UK shares have continued to regain some of the ground lost in the wake of the Brexit vote.
After rising 2.6% on Tuesday, the FTSE 100 share index opened up 1.6% at 6,240.31.
The more UK-focused FTSE 250 index rose 1.6% in early trade, On Tuesday it had closed 3.6% higher.
After rising on Tuesday, the pound was little changed against the dollar at $1.3341 (£1.00). Sterling had risen as high as $1.50 (£1.12) before the referendum.
On Monday, the currency had plunged to a 31-year low against the dollar.
In volatile trade following the referendum result, the FTSE 100 had dropped 5.6% by the end of Monday, while the FTSE 250 had slumped 13.7%.
“With no likelihood of Article 50 of the Lisbon Treaty getting triggered any time soon, it seems that the status quo isn’t likely to change in the short term”, said chief market analyst at CMC Markets, Michael Hewson.

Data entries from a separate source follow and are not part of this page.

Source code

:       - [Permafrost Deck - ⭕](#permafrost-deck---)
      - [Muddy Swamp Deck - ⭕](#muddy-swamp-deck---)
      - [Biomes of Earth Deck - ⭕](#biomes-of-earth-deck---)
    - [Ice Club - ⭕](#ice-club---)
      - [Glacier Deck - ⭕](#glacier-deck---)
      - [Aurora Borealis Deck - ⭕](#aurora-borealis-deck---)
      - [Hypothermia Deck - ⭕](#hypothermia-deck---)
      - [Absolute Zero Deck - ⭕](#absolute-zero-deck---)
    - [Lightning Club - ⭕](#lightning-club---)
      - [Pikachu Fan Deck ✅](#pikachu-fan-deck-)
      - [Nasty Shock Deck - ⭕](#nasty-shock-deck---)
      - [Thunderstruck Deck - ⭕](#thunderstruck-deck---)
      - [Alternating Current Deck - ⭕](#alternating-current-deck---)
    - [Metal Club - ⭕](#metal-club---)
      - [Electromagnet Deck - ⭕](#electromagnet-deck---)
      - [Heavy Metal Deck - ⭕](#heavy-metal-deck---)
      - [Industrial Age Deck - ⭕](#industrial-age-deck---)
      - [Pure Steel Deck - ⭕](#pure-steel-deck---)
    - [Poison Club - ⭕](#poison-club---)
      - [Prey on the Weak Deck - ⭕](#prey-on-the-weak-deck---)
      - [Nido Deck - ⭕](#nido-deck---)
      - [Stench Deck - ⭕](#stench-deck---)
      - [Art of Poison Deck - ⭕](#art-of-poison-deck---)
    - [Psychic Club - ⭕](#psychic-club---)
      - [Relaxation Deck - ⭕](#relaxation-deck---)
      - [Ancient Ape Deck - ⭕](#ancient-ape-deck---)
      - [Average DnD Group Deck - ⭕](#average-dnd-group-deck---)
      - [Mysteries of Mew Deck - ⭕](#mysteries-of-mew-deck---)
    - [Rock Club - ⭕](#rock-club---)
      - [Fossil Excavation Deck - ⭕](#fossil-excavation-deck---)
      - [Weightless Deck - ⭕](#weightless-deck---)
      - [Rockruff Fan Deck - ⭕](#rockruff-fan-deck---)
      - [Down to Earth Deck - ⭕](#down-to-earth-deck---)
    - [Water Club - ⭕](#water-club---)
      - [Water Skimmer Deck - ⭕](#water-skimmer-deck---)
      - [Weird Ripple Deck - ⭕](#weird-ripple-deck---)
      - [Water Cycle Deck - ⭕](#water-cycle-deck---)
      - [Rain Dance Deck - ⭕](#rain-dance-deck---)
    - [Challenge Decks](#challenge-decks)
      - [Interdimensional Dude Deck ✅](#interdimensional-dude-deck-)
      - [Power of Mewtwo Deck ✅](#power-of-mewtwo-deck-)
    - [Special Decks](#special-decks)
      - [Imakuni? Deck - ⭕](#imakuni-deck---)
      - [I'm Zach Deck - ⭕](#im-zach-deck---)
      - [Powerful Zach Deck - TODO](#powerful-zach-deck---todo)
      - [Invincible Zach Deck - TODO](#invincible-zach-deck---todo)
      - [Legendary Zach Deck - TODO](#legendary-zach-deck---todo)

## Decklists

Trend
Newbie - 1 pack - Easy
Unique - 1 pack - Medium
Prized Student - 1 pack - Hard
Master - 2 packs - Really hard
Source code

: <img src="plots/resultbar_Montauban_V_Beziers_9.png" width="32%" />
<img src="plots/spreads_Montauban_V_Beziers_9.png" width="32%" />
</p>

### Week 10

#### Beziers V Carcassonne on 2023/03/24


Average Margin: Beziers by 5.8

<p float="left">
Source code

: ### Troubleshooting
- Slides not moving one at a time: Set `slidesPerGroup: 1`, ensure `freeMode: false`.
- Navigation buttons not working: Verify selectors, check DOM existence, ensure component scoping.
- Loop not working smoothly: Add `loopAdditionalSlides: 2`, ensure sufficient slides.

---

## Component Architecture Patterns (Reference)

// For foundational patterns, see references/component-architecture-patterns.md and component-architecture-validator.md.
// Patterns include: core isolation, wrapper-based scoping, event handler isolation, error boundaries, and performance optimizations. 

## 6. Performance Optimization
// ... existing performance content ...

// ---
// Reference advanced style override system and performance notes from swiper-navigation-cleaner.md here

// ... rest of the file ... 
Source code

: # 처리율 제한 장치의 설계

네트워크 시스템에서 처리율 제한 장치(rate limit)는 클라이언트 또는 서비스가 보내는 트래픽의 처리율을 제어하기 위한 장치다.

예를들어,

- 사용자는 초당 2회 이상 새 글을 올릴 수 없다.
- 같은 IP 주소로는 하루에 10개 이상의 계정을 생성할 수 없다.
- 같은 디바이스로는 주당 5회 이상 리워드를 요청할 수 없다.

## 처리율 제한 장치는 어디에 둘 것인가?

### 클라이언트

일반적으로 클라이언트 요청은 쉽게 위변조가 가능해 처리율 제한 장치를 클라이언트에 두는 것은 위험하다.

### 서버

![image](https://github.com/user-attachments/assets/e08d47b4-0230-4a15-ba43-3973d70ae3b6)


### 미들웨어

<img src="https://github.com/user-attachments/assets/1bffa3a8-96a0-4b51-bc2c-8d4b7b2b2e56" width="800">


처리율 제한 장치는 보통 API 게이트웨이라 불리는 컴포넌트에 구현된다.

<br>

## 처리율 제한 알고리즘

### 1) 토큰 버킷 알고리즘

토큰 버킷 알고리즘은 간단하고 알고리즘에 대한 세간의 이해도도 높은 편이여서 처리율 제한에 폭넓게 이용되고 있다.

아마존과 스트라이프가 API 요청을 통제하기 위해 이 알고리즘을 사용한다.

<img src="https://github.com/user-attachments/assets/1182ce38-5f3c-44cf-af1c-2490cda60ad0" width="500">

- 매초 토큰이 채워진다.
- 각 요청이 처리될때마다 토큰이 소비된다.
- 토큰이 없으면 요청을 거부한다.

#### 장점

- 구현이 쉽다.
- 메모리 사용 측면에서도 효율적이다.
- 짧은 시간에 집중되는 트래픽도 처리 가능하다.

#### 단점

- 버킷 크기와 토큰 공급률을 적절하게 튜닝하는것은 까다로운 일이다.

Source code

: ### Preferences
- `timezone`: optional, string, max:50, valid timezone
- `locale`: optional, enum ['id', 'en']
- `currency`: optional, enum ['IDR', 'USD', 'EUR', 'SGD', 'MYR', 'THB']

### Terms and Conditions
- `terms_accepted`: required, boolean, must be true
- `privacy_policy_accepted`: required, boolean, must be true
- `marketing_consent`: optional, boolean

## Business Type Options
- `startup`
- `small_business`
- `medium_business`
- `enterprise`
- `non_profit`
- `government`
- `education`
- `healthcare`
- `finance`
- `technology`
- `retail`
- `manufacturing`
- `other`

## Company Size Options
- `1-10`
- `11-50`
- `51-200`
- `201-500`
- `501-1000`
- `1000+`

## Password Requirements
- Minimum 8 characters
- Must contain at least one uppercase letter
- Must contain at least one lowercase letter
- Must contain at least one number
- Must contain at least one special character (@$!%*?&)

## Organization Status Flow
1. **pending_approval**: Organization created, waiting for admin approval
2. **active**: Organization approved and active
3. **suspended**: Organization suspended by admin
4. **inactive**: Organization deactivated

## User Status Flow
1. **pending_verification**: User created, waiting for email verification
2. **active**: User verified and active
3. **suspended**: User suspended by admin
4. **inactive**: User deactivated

He continued, “Whilst that doesn’t remove the uncertainty with respect to the eventual outcome, it also means that markets are going to have plenty of time to settle into their new-found reality and equilibrium, as the extra time allotted could well see cooler heads prevail.”
Shares in banks – which had been particularly hard-hit in the wake of the referendum – continued to recover, with Barclays up 4% and RBS 3.3% higher.
The increases came despite credit rating agency Moody’s cutting its outlook on the UK banking sector to “negative” from “stable” late on Tuesday.
Moody’s also downgraded its outlook on the ratings of a number of UK banks and insurers.